Sa Majesté chez les Nippons [Épisode 48]

 

Konda était étonné que Sa Majesté ait finalement accepté l’invitation de découvrir les anciens sentiers de pèlerinage de Kumano et la cascade de Nachi. Mais il était ravi de l’accompagner car, pour rien au monde, il n’aurait hésité à se rendre dans un des plus beaux endroits de la région en particulier pendant la période des kōyō, des feuilles d’automne, lorsque les arbres se parent de rouge ardent et de jaune vif.

Décidément, pensa-t-il, le métier de diplomate s’apparente vraiment à celui d’un touriste professionnel. En plus, tous les frais sont remboursés. Si j’avais su, j’aurais peut-être dû intégrer le Gaimushô, le ministère des Affaires étrangères nippon. Comme cela, Moi aussi, j’aurais été payé pour visiter et prendre du bon temps à Paris !
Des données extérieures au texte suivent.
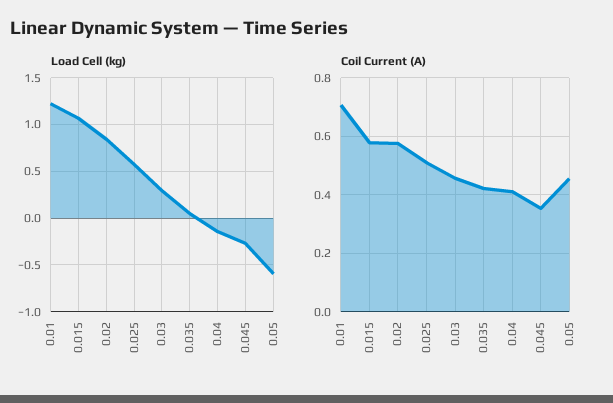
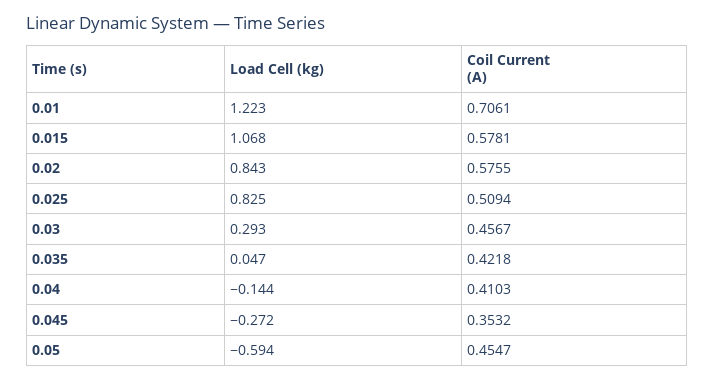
Load Cell (kg), 0.025: 0.6 -> 0.825

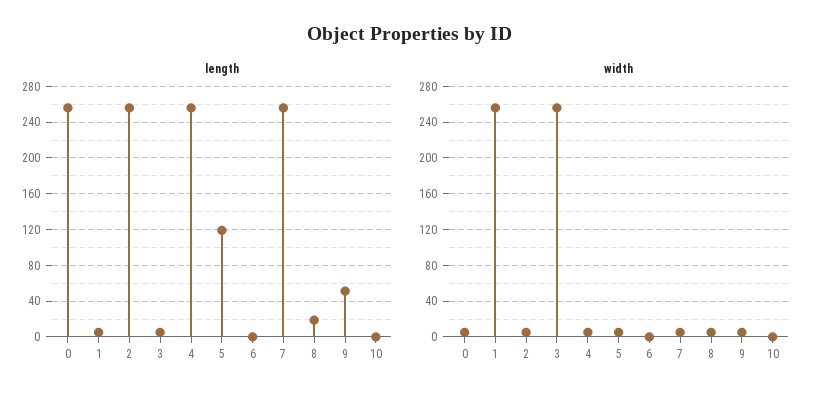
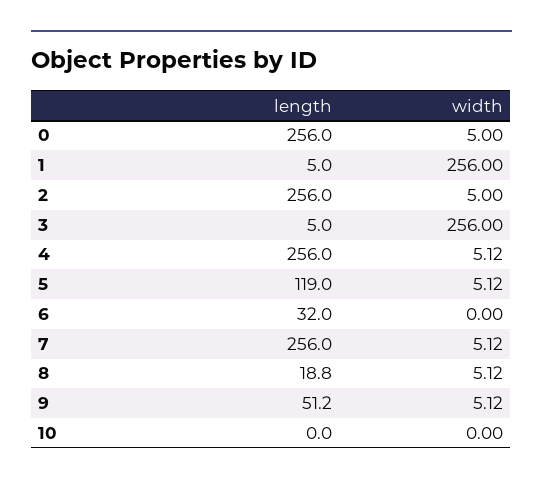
length, 6: 0 -> 32

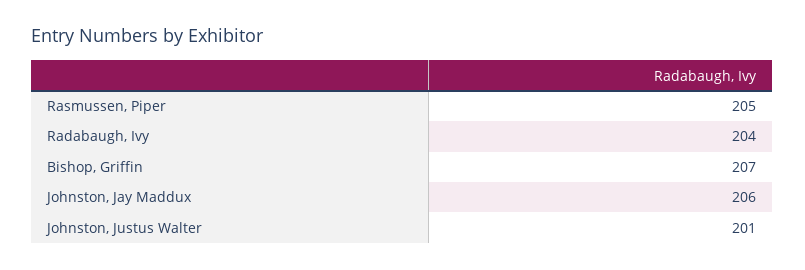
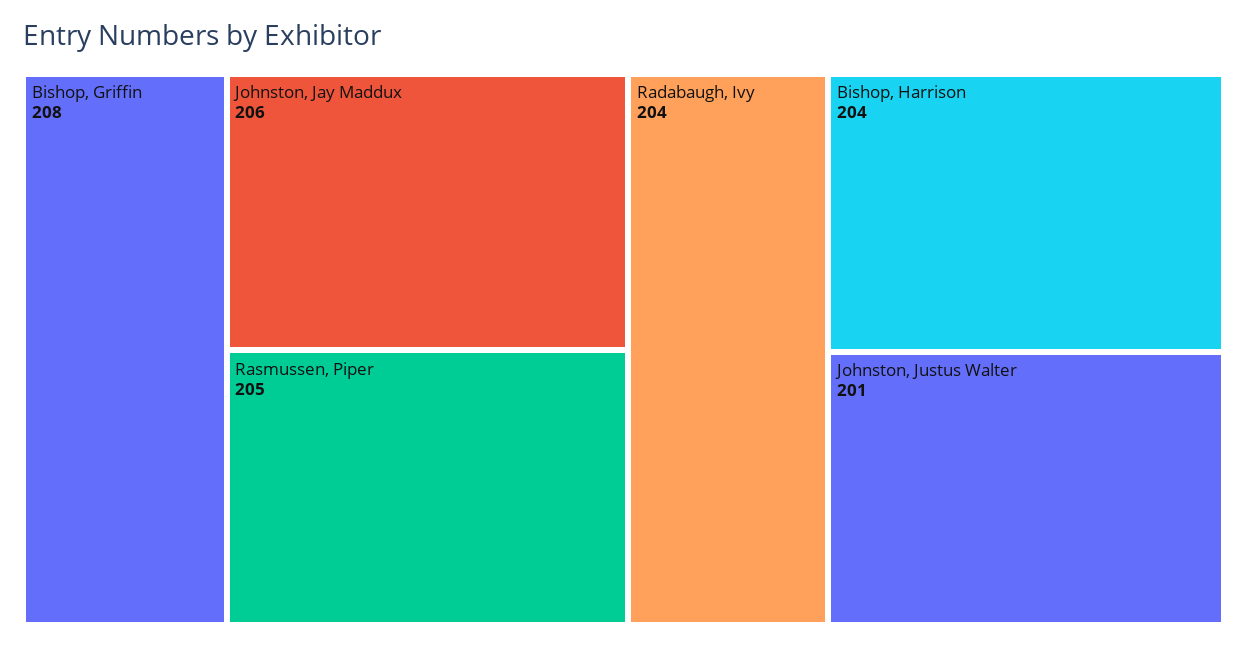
Bishop, Griffin: 207 -> 208
Bishop, Harrison: none -> 204

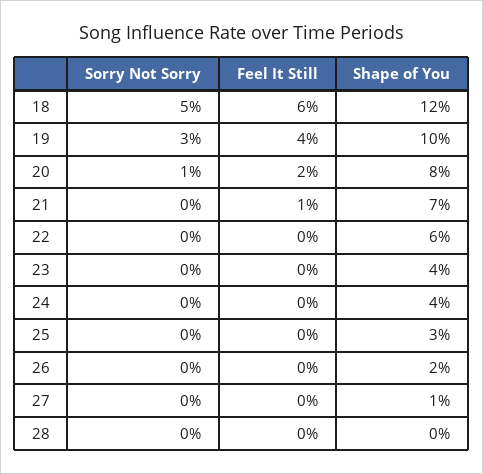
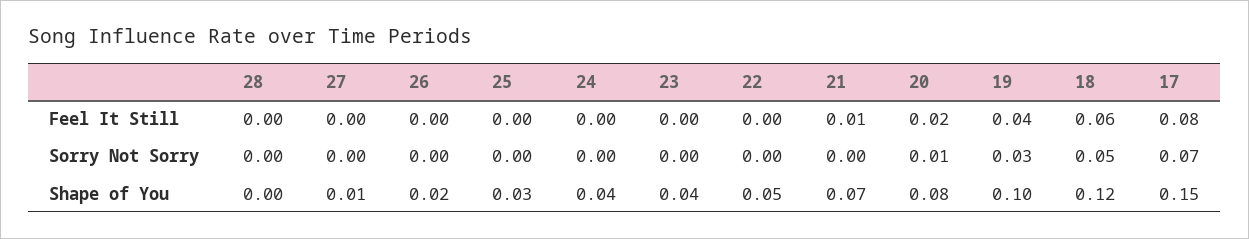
Shape of You, 22: 0.06 -> 0.05
Feel It Still, 17: none -> 0.08
Sorry Not Sorry, 17: none -> 0.07
Shape of You, 17: none -> 0.15

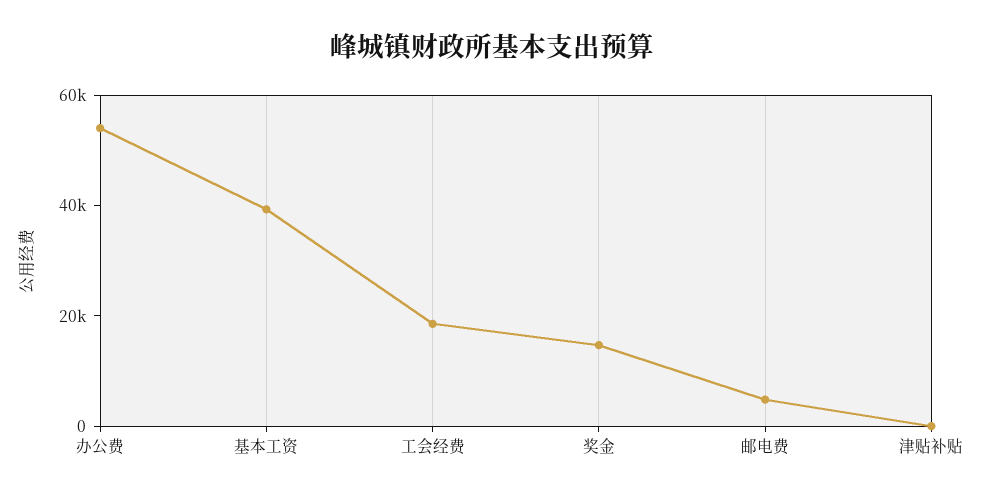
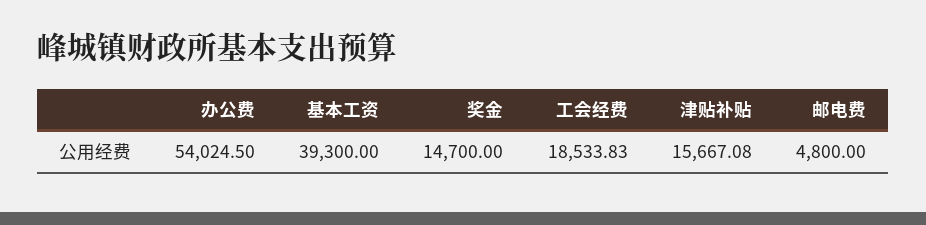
津贴补贴: 0 -> 15667.08

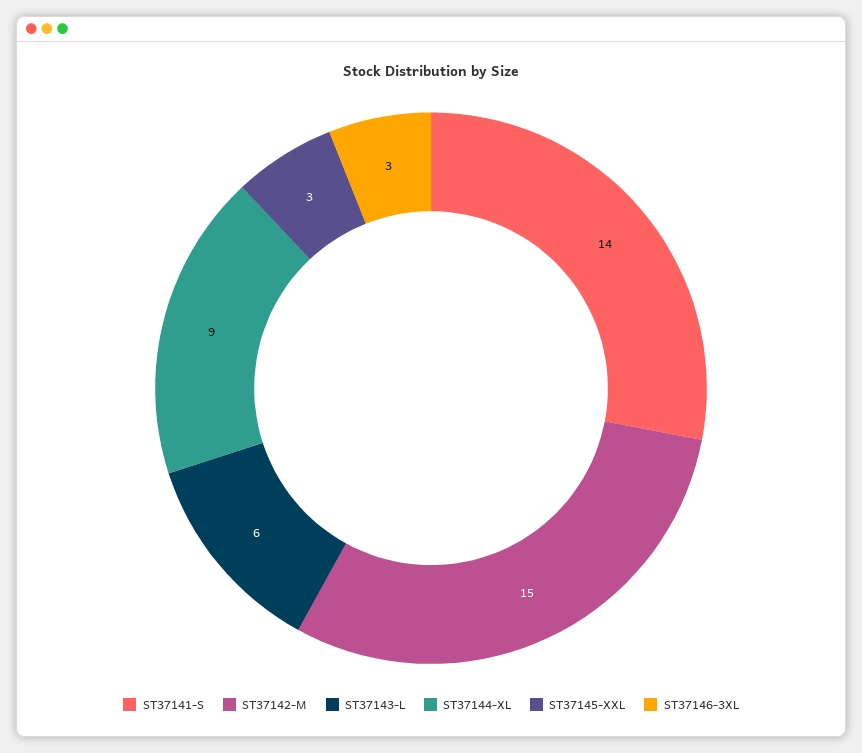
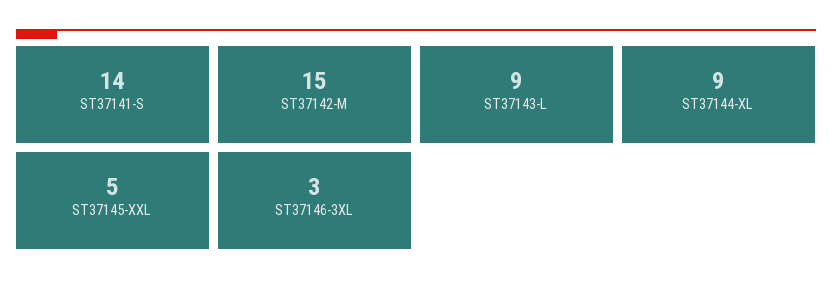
ST37143-L: 6 -> 9
ST37145-XXL: 3 -> 5

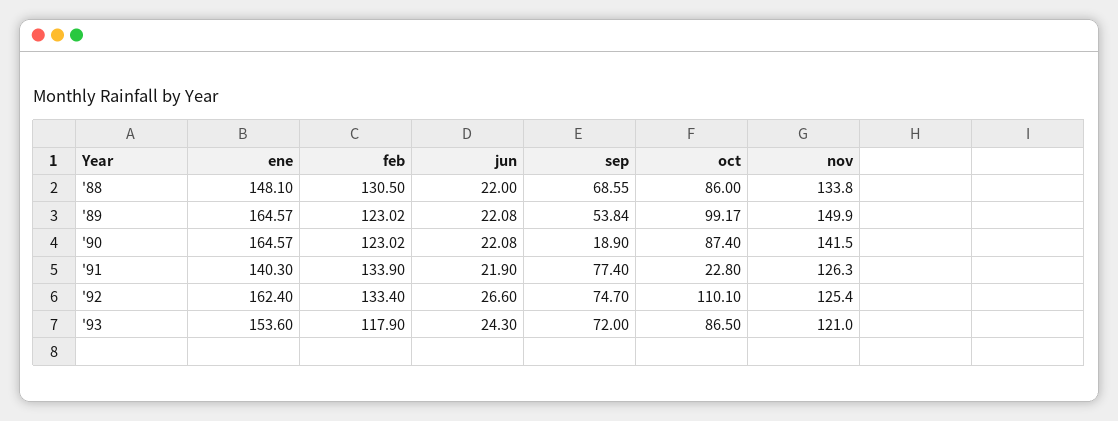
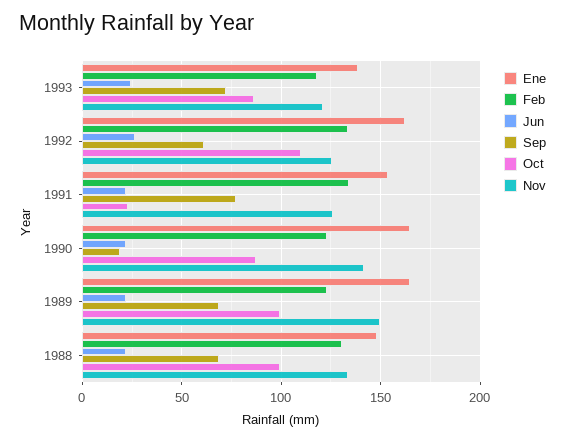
oct, '88: 86 -> 100
sep, '89: 53.84 -> 70
ene, '91: 140.3 -> 155
sep, '92: 74.7 -> 60
ene, '93: 153.6 -> 140

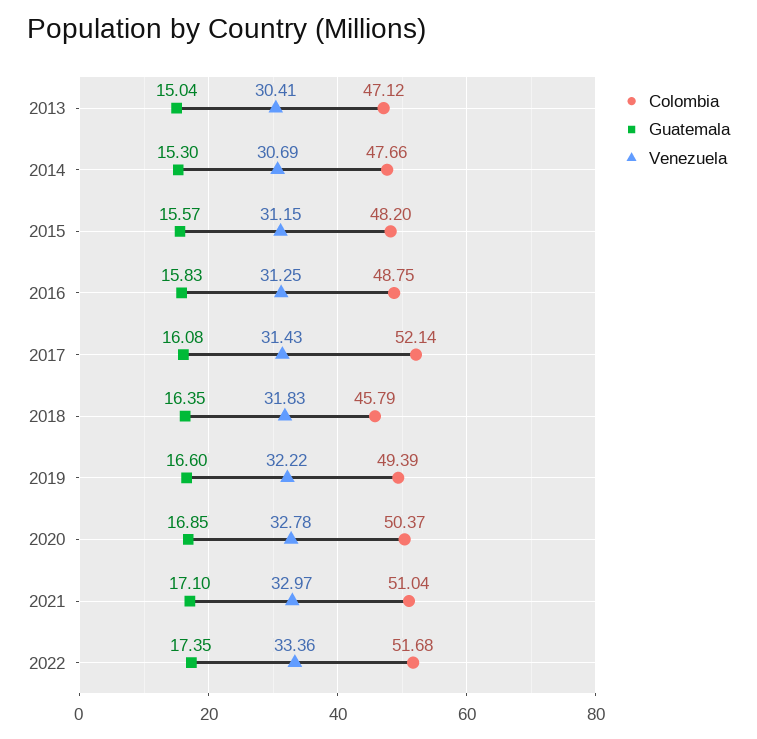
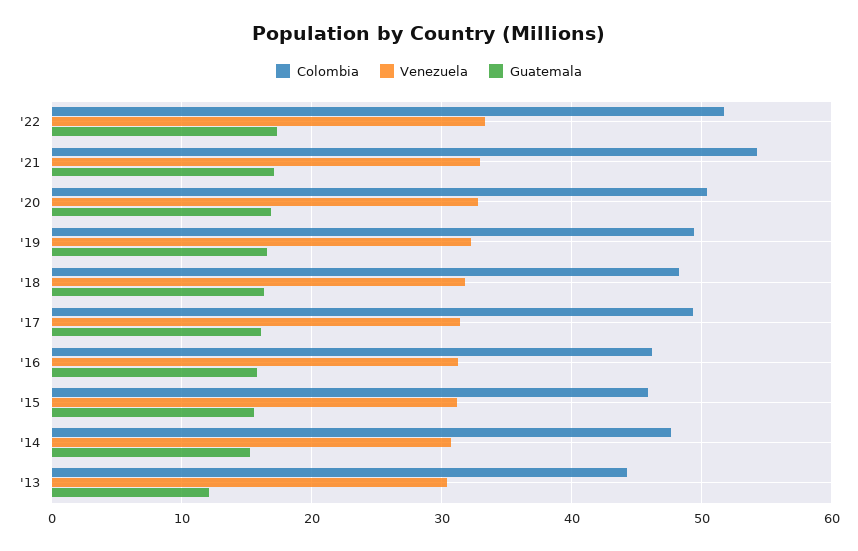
Colombia, 2013: 47.12 -> 44
Guatemala, 2013: 15.04 -> 12
Colombia, 2015: 48.2 -> 46
Colombia, 2016: 48.75 -> 46
Colombia, 2017: 52.14 -> 49
Colombia, 2018: 45.79 -> 48
Colombia, 2021: 51.04 -> 54

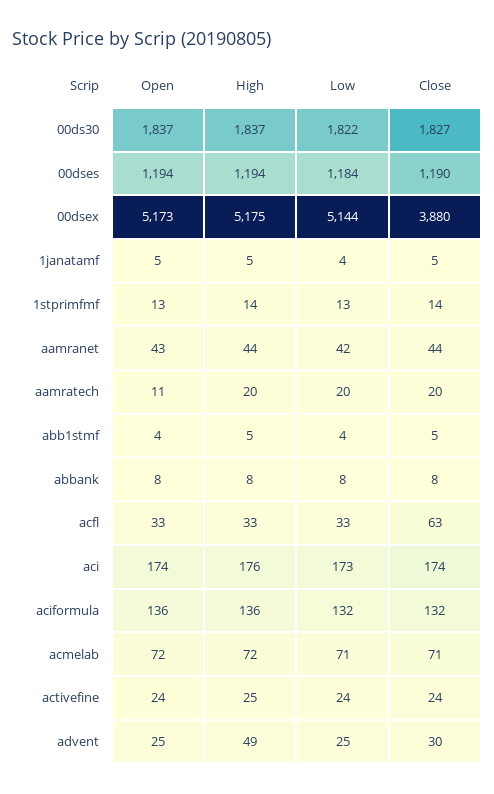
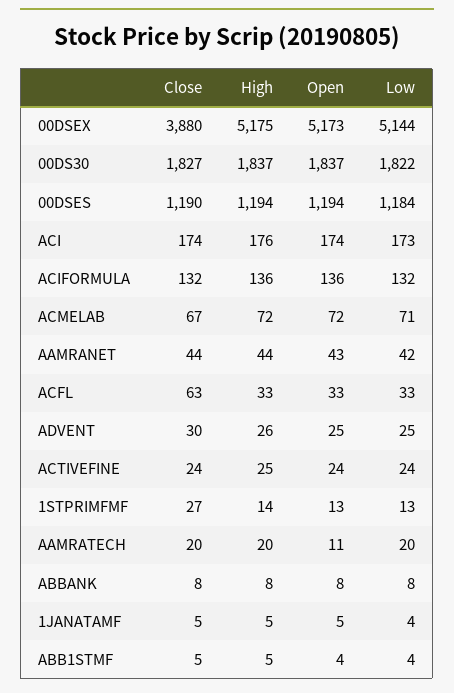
Close, 1stprimfmf: 14 -> 27
Close, acmelab: 71 -> 67
High, advent: 49 -> 26

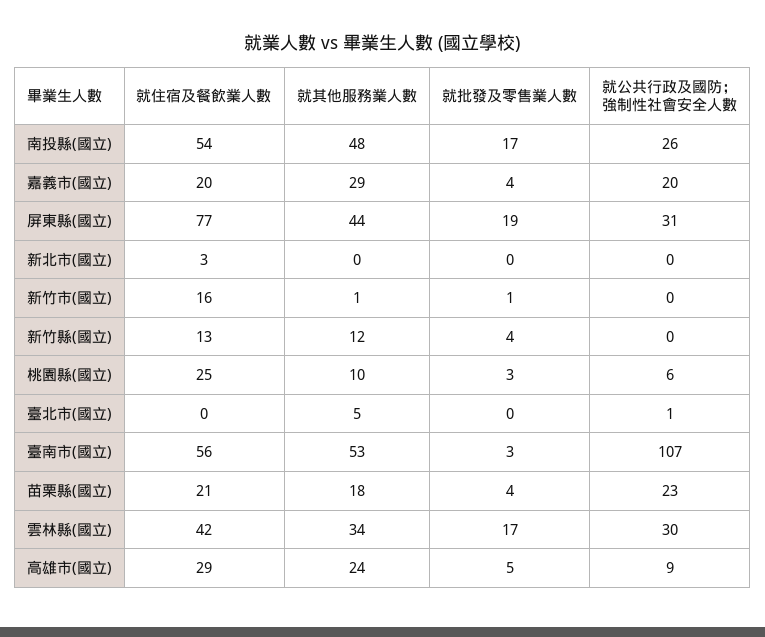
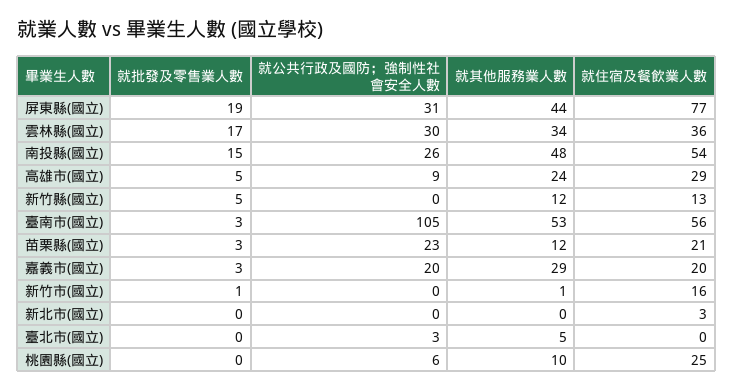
就批發及零售業人數, 南投縣(國立): 17 -> 15
就批發及零售業人數, 嘉義市(國立): 4 -> 3
就批發及零售業人數, 新竹縣(國立): 4 -> 5
就批發及零售業人數, 桃園縣(國立): 3 -> 0
就公共行政及國防；強制性社會安全人數, 臺北市(國立): 1 -> 3
就公共行政及國防；強制性社會安全人數, 臺南市(國立): 107 -> 105
就其他服務業人數, 苗栗縣(國立): 18 -> 12
就批發及零售業人數, 苗栗縣(國立): 4 -> 3
就住宿及餐飲業人數, 雲林縣(國立): 42 -> 36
Le chemin de pèlerinage se faisait traditionnellement à pied mais compte tenu de l’importance de ne faire perdre la face à personne, il avait été décidé de déposer le consul devant le sanctuaire de Hosshin-mon. De là, il ne lui restait plus que sept kilomètres à faire jusqu’au temple principal de Kumano. Soit une heure et demi au lieu des deux à trois jours requis pour parcourir la totalité des quarante kilomètres de la célèbre route Nakahechi, la plus ancienne et la plus populaire des chemins de Kumano. Konda avait jugé plus sage de mettre Sa Majesté dans une voiture, compte tenu de sa forme physique car même si ce dernier affirmait haut et fort être en parfaite santé et faire du jogging tous les jours, tout le monde au consulat s’accordait sur le fait qu’il était tout sauf un sportif.

Le chemin qui conduisait jusqu’à Kumano était quasiment plat et donc parfait pour un gaijin qui se rêvait en Doryphore, la statue de Polyclète aux proportions parfaites, et non à l’insecte nuisible qu’il était vraiment.

 

Le jour J, tout se passa au mieux. Un petit comité d’accueil attendait le consul et ses ouailles près du sanctuaire de Hosshin-mon, la « porte de l’éveil spirituel » qui marque l’entrée dans l’enceinte sacrée du temple de Kumano. Le maire adjoint de Tanabé se trouvait là ainsi que le directeur de l’office du tourisme qui allait être leur guide pendant leur séjour mais Pierre-Victor n’avait de regard que pour Romain qui était présent lui aussi.
Les officiels japonais saluèrent le consul avec déférence.

— C’est un honneur de vous souhaiter la bienvenue dans cette région historique de la péninsule de Kii. Permettez-moi de vous offrir ces humbles cadeaux.

Le maire adjoint de Tanabé présenta au consul un chapeau de paille et un bâton de marche, les deux accessoires indispensables à tout pèlerin. Sa Majesté les accepta en remerciant son interlocuteur.

— Je vous remercie au nom de l’Etat français, que je représente en ma qualité de consulat général, de votre accueil si chaleureux.

Le maire adjoint n’en demandait pas tant mais il était ravi d’accueillir un hôte étranger aussi prestigieux. Les sentiers de Kumano avaient beau être inscrits au patrimoine mondial de l’Unesco, rares étaient les gaijin qui s’y rendaient.

Pierre-Victor se tourna vers le jeune Français.

— Si j’avais su, j’aurais emmené quelques verroteries ! dit-il, l’air amusé.

— Ah, ah, ah ! lui répondit ce dernier sans laisser paraître s’il était du même avis ou s’il riait pour cacher son embarras.

Shashin o toru no ha ? On prend une photo ? demanda le maire adjoint à Konda.

Sō desu ne ! Bien entendu ! lui répondit-il. Monsieur le consul général, si vous voulez bien rejoindre Monsieur le maire adjoint pour faire une photo.

— Vous pouvez me débarrasser de cela, grimaça Pierre-Victor à Konda en lui passant les cadeaux qu’ils venaient de recevoir.

— Ah, mais c’est que…

— Bon, ça va, j’ai compris ! maugréa-t-il. Mais je ne mets pas cette horreur sur ma tête, je vous préviens.

— Tant que vous le tenez à la main bien en vue pour la photo, tout ira bien.

Et Sa Majesté sourit comme si c’était le plus beau jour de sa vie.